Anschließend war ich noch vier Wochen in der Diskothek „Alabama“ in Dörpen, das liegt in der Nähe von Papenburg im Emsland, verdiente dort ein Menge Geld als „Hannibal from RNI“.
In der Zeit habe ich mich bei Radio Luxemburg beworben. Wurde dann eingeladen zum Vorsprechen. Der Programmdirektor Helmut Stoldt, der Chefsprecher Frank Elstner und Jochen Pützenbacher (der spätere Chefsprecher) nahmen mich dort zu dritt in Empfang und ließen mich moderieren. Ich musste mit dem Frank ein Interview führen, und Jochen sollte einen Künstler mimen, mit dem ich sprechen musste. Nach einer Stunde sagte der Stoldt: „Okay, Sie haben ein neues Schiff.“ Und dann hatte ich ab dem 1. August 1970 einen neuen Job bei Radio Luxemburg für zunächst vier Wochen Probezeit. Am letzten Tag wurde immer dem neuen Sprecher gesagt, ob er bleiben kann oder gehen muss, das ist ziemlich hart. Aber ich konnte bleiben - für dreieinhalb Jahre als „Ullrich“.
Als ich beim WDR 1974
anfing, gab es da eine neue Jugendsendung, die »Radiothek«. Ich war
einer der sechs Moderatoren. Der WDR hat in der Radiothek ähnlich
wie RNI gearbeitet, also wir haben dort auch die verschiedenen
Musiktitel angesagt und ein bisschen was über die Künstler erzählt.

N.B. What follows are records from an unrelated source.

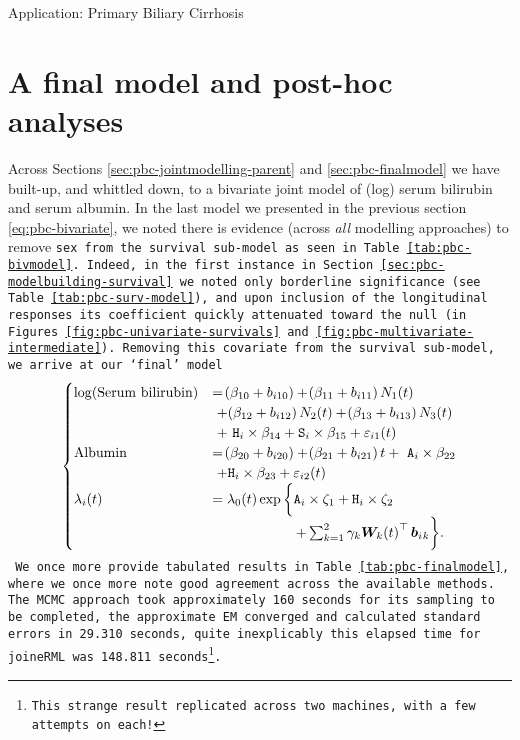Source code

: \begin{chapter}{\label{cha:app-PBC}Application: Primary Biliary Cirrhosis}
  \section{A final model and post-hoc analyses}\label{sec:pbc-final-model-exploration}
  Across Sections \ref{sec:pbc-jointmodelling-parent} and \ref{sec:pbc-finalmodel} we have built-up, and whittled down, to a bivariate joint model of (log) serum bilirubin and serum albumin. In the last model we presented in the previous section \eqref{eq:pbc-bivariate}, we noted there is evidence (across \textit{all} modelling approaches) to remove \tt{sex} from the survival sub-model as seen in Table \ref{tab:pbc-bivmodel}. Indeed, in the first instance in Section \ref{sec:pbc-modelbuilding-survival} we noted only borderline significance (see Table \ref{tab:pbc-surv-model}), and upon inclusion of the longitudinal responses its coefficient quickly attenuated toward the null (\eg in Figures \ref{fig:pbc-univariate-survivals} and \ref{fig:pbc-multivariate-intermediate}). Removing this covariate from the survival sub-model, we arrive at our `final' model
  \begin{equation}
    \begin{aligned}
        \begin{cases}
            \log\lb\mathrm{Serum\ bilirubin}\rb &= \lb\beta_{10} + b_{i10}\rb + \lb\beta_{11} + b_{i11}\rb N_1(t) \\&\ + \lb\beta_{12} + b_{i12}\rb N_2(t) + \lb\beta_{13} + b_{i13}\rb N_3(t)\\&\ +\ \tt{H}_i\times\beta_{14} + \tt{S}_i\times\beta_{15} + \varepsilon_{i1}\lb t\rb\\
            \mathrm{Albumin} &= \lb\beta_{20} + b_{i20}\rb + \lb\beta_{21} + b_{i21}\rb t +\ \tt{A}_i\times\beta_{22} \\&\ + \tt{H}_i\times\beta_{23} + \varepsilon_{i2}\lb t\rb \\
            \li\lb t\rb &= \lo\lb t\rb \exp\bigg\{\tt{A}_i\times\zeta_1+\tt{H}_i\times\zeta_2\\&\qquad\qquad\qquad +\sum_{k=1}^2\gamma_k\bm{W}_k\lb t\rb^\top\b{_k}\bigg\}.
        \end{cases}
    \end{aligned}
  \label{eq:pbc-finalmodel}    
  \end{equation}
  We once more provide tabulated results in Table \ref{tab:pbc-finalmodel}, where we once more note good agreement across the available methods. The MCMC approach took approximately 160 seconds for its sampling to be completed, the approximate EM converged and calculated standard errors in 29.310 seconds, quite inexplicably this elapsed time for \tt{joineRML} was 148.811 seconds\footnote{This strange result replicated across two machines, with a few attempts on each!}.

\end{chapter}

Radio Luxemburg machte das etwas anders, da wurden nicht nur Platten
angesagt, mit dem Titel, dem Künstler, wo kommt er her usw. Wir
mussten uns vielmehr irgendwelche Themen überlegen, vornehmlich in
den Nacht- und UKW-Sendungen, in denen wir dann über die Platten
nichts sagen durften und die Hörer mit der Attraktivität des Themas
bei der Stange halten sollten. Die Kollegen beim WDR haben nur
Bauklötze gestaunt und dicke Augen gemacht, wie man Sendungen fährt.

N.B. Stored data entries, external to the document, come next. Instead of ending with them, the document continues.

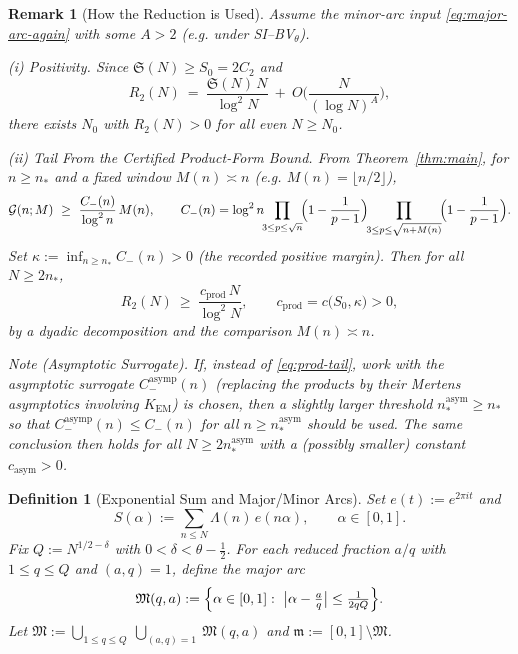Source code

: \documentclass[11pt]{article}
\theoremstyle{inline}
\newtheorem*{remark}{Remark}
\theoremstyle{break}
\theoremstyle{break}
\theoremstyle{break}
\theoremstyle{break}
\theoremstyle{break}
\theoremstyle{break}
\theoremstyle{break}
\newtheorem{definition}{Definition}
\theoremstyle{inline}
\newcommand{\CminusProduct}{C_{-}}
\newcommand{\CminusAsymp}{C_{-}^{\mathrm{asymp}}}
\newcommand{\Kem}{K_{\mathrm{EM}}}              %
\newcommand{\Szero}{S_0}                        %
\newcommand{\nprodstar}{n_{\ast}}  %
\newcommand{\nasymstar}{n_{\ast}^{\mathrm{asym}}}  %
\newcommand{\kappaprod}{\kappa}    %
\begin{document}
\begin{remark}[How the Reduction is Used]
\label{rem:reduction-use}
Assume the minor-arc input \eqref{eq:major-arc-again} with some \(A>2\) (e.g. under SI--BV\(_\theta\)).

(i) \emph{Positivity.} Since \(\mathfrak S(N)\ge \Szero=2C_2\) and
\[
R_2(N)\ =\ \frac{\mathfrak S(N)\,N}{\log^2 N}\ +\ O\!\Big(\frac{N}{(\log N)^A}\Big),
\]
there exists \(N_0\) with \(R_2(N)>0\) for all even \(N\ge N_0\).

(ii) \emph{Tail From the Certified \emph{Product-Form} Bound.}
From Theorem~\ref{thm:main}, for \(n\ge \nprodstar\) and a fixed window \(M(n)\asymp n\) (e.g. \(M(n)=\lfloor n/2\rfloor\)),
\begin{equation}\label{eq:prod-tail}
\mathcal G(n;M)\ \ge\ \frac{\CminusProduct(n)}{\log^2 n}\,M(n),
\qquad
\CminusProduct(n)=\log^2 n\!\!\prod_{3\le p\le \sqrt n}\!\Bigl(1-\frac{1}{p-1}\Bigr)
\!\!\prod_{3\le p\le \sqrt{n+M(n)}}\!\Bigl(1-\frac{1}{p-1}\Bigr).
\end{equation}
Set \(\displaystyle \kappaprod:=\inf_{n\ge \nprodstar}\CminusProduct(n)>0\) (the recorded positive margin).
Then for all \(N\ge 2\nprodstar\),
\[
R_2(N)\ \ge\ \frac{c_{\mathrm{prod}}\,N}{\log^2 N},
\qquad
c_{\mathrm{prod}}=c\big(\Szero,\kappaprod\big)>0,
\]
by a dyadic decomposition and the comparison \(M(n)\asymp n\).

\smallskip
\emph{Note (Asymptotic Surrogate).}
If, instead of \eqref{eq:prod-tail}, work with the asymptotic surrogate
\(\CminusAsymp(n)\) (replacing the products by their Mertens asymptotics involving \(\Kem\)) is chosen, then a slightly larger threshold \(\nasymstar\ge \nprodstar\) so that \(\CminusAsymp(n)\le \CminusProduct(n)\) for all \(n\ge\nasymstar\) should be used. The same conclusion then holds for all \(N\ge 2\nasymstar\) with a (possibly smaller) constant \(c_{\mathrm{asym}}>0\).
\end{remark}

\begin{definition}[Exponential Sum and Major/Minor Arcs]
\label{def:S-and-arcs}
Set \(e(t):=e^{2\pi i t}\) and
\begin{equation}\label{eq:S-alpha}
S(\alpha):=\sum_{n\le N}\Lambda(n)\,e(n\alpha),\qquad \alpha\in[0,1].
\end{equation}
Fix \(Q:=N^{1/2-\delta}\) with \(0<\delta<\theta-\tfrac12\). For each reduced fraction \(a/q\) with \(1\le q\le Q\) and \((a,q)=1\), define the major arc
\[
\mathfrak M(q,a):=\Bigl\{\alpha\in[0,1]:\ \bigl|\alpha-\tfrac{a}{q}\bigr| \le \tfrac{1}{2qQ}\Bigr\}.
\]
Let \(\mathfrak M:=\bigcup_{1\le q\le Q}\ \bigcup_{(a,q)=1}\ \mathfrak M(q,a)\) and \(\mathfrak m:=[0,1]\setminus \mathfrak M\).
\end{definition}
\end{document}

Ich hab da alles ausgekramt. Radio Nordsee hatte zum Beispiel ein
„Format-Play“ - das hatte ich niemals vorher gehört und dann von
Roger ‚Twiggy’ Day gelernt. Er hatte die „Format-Playliste“ schon
von Radio Caroline mitgebracht und sagte: „So kriegst du Hörer, so
bleiben die am Rohr.“
Roger ‚Twiggy’ Day' ein ‚Skinny’, ein
ganz dünner, ständig beschäftigt, immer quirlig, saß auf dem Tisch,
wenn er redete. Der konnte nicht still sitzen während seiner
Sendungen. Da brauchtest du nur zuzuhören, da wusstest du: Die sind
hoch professionell, die haben irre Erfahrungen. Mit 22 bist du
neugierig, also was machst du: du guckst ab. Das hat mir später sehr
geholfen bei Radio Luxemburg und beim WDR. Da kriegst du dann selbst
eine Professionalität.
In den zwölf Jahren, in denen ich Rundfunk und Fernsehen gemacht
habe, hatte ich immer Zugriff auf die Auswahl der Musik. Bei Radio
Nordsee war das ganz einfach: Ich brachte meine eigenen
Schallplatten mit. Damals sind wir mit zwei Diskjockeys durch die
deutschen Lande gezogen und haben bei den Firmen um Musterexemplare
gebettelt, damit wir überhaupt Schallplatten an Bord hatten. Bei
Radio Luxemburg war das anders: Der Sender wurde überschüttet mit
Schallplatten der Musikindustrie, und auch hier konnte jeder
Sprecher die Musik selbst auszusuchen, wobei der Sender sich
vorbehielt Eingriff zu nehmen in das Programm. Wir hatten dort die
Vorschrift, dass wir im Tagesprogramm nicht mehr als 20 Prozent
englische Titel spielen durften. Das war bei Radio Nordsee völlig
freigestellt. Der WDR war da wieder einfacher. Da konnte man trennen
zwischen Sprecher und Musik, da gab es zwei Verantwortlichkeiten.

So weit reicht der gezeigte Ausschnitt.